Bonner hit all three free throws before Jones’ short jumper cut the lead to a point. The Sun then tied the game at 67 on a free throw by Courtney Williams and took a 71-70 lead on two foul shots from Brionna Jones.
But Las Vegas had the answers.
Riquna Williams’ 3-pointer put the Aces back on top, and Gray’s step-back jumper extended the lead to 75-71 with less than a minute left. Wilson then stole a pass and Plum hit a short jump shot to secure the win.
Gray wasn’t a WNBA All-Star or a first-team all-league pick this season and had voiced her displeasure about that. After scoring 21 points in each of the first two games of the Finals, she scored just 11 in Game 3 but bounced back — way back.
“They can keep that All-Star and first team,” Gray said. “I got the ring.”
The start of the celebration was shown on the video screens at the Raiders stadium during their game against the Arizona Cardinals, with fans breaking into loud cheers.
They can cheer more in a few days: A parade on the Las Vegas Strip is planned for Tuesday night.

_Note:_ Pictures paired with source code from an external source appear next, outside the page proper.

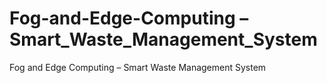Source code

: # Fog-and-Edge-Computing –Smart_Waste_Management_System
 Fog and Edge Computing  – Smart Waste Management System
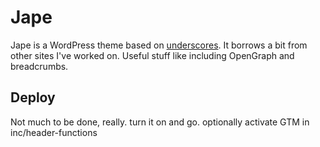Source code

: Jape
===

Jape is a WordPress theme based on [underscores](https://github.com/automattic/_s).  It borrows a bit from other sites I've worked on. Useful stuff like including OpenGraph and breadcrumbs.

## Deploy

Not much to be done, really.  turn it on and go.  optionally activate GTM in inc/header-functions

“What a team, what talent, what a victory! You have made Las Vegas so proud!” Las Vegas Mayor Carolyn Goodman said in a statement. “Thank you for your effort, discipline & focus. We can’t wait for the celebrations & a great parade!”
Wilson said after the game that parade goers should be ready for a party.
“When you come to the parade, you better be four shots in,” she said. “If you ain’t four shots in, don’t come.”